The richness of the colouring, Elizabeth feared, was artificial, and it caused her ingenuous young blood a shudder. For we are so devoted to nature when the dame is flattering us with her gifts, that we loathe the substitute omitting to think how much less it is an imposition than a form of practical adoration of the genuine.
Our young detective, however, concealed her emotion of childish horror.
Lady Camper remarked of her, ’She seems honest, and that is the most we can hope of girls.’
‘She is a jewel for an honest man,’ the General sighed, ‘some day!’
‘Let us hope it will be a distant day.’
‘Yet,’ said the General, ‘girls expect to marry.’
Lady Camper fixed her black eyes on him, but did not speak.
He told Elizabeth that her ladyship’s eyes were exceedingly searching: ‘Only,’ said he, ’as I have nothing to hide, I am able to submit to inspection’; and he laughed slightly up to an arresting cough, and made the mantelpiece ornaments pass muster.

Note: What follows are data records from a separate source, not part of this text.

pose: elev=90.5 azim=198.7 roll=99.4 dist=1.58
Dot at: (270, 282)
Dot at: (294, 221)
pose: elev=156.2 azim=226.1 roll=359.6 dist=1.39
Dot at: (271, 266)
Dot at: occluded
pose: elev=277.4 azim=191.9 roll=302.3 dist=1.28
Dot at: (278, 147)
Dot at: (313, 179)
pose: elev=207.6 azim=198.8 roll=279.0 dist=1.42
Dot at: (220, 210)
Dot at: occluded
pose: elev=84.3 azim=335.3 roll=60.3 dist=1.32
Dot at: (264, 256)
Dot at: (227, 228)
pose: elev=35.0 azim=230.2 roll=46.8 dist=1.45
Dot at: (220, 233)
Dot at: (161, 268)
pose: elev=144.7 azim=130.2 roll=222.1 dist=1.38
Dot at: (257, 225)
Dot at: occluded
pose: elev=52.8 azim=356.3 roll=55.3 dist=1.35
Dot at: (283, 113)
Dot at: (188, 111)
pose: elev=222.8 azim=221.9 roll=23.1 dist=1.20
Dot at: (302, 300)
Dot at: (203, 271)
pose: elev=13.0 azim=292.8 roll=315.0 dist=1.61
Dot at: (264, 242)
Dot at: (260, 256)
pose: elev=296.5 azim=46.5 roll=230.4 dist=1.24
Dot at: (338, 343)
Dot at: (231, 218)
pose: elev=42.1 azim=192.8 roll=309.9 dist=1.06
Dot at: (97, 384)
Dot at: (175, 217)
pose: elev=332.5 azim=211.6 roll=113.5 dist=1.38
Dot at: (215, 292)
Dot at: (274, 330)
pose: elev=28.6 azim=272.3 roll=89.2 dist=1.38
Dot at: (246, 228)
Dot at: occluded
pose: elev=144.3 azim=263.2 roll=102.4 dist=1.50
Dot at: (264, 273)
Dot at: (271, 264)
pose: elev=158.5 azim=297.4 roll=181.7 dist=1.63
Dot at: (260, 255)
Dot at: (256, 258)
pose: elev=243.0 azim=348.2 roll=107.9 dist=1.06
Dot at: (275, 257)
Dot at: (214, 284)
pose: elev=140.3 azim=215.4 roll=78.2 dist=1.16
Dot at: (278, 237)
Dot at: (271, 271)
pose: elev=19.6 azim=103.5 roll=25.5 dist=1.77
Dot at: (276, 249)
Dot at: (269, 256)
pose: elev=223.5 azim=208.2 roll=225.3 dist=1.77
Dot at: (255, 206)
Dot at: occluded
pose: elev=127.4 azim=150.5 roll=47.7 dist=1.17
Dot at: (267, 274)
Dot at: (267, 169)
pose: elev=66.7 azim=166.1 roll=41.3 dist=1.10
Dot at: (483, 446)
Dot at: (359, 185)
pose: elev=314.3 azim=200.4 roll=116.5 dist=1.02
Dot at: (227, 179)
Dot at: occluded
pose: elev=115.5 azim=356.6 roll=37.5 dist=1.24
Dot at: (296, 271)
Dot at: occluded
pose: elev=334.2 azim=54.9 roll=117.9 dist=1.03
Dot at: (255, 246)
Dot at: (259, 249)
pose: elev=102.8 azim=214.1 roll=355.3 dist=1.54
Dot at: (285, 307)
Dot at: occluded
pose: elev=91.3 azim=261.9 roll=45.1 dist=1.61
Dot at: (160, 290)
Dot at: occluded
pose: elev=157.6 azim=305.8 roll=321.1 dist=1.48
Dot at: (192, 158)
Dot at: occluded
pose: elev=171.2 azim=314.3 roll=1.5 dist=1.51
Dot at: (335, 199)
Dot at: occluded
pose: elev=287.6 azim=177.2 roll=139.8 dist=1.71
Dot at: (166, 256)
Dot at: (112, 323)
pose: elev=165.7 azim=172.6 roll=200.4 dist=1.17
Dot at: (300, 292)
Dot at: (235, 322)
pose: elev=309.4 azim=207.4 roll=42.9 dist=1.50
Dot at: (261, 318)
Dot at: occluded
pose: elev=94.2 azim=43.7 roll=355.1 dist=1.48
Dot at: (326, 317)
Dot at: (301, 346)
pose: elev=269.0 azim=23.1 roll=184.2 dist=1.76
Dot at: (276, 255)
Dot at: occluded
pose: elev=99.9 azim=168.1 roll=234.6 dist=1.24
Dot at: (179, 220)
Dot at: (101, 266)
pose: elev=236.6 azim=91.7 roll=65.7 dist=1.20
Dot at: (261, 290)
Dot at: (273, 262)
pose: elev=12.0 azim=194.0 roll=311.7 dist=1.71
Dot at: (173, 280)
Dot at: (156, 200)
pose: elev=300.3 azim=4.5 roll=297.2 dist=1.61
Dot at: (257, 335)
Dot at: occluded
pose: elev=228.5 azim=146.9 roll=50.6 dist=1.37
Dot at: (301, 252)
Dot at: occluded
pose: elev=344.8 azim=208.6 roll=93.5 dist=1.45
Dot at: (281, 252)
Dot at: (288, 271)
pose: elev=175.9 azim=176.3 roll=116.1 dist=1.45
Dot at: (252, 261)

General Ople was the hero to champion a lady whose airs of haughtiness caused her to be somewhat backbitten. He assured everybody, that Lady Camper was much misunderstood; she was a most remarkable woman; she was a most affable and highly intelligent lady. Building up her attributes on a splendid climax, he declared she was pious, charitable, witty, and really an extraordinary artist. He laid particular stress on her artistic qualities, describing her power with the brush, her water-colour sketches, and also some immensely clever caricatures. As he talked of no one else, his friends heard enough of Lady Camper, who was anything but a favourite. The Pollingtons, the Wilders, the Wardens, the Baerens, the Goslings, and others of his acquaintance, talked of Lady Camper and General Ople rather maliciously. They were all City people, and they admired the General, but mourned that he should so abjectly have fallen at the feet of a lady as red with rouge as a railway bill. His not seeing it showed the state he was in. The sister of Mrs. Pollington, an amiable widow, relict of a large City warehouse, named Barcop, was chilled by a falling off in his attentions. His apology for not appearing at garden parties was, that he was engaged to wait on Lady Camper.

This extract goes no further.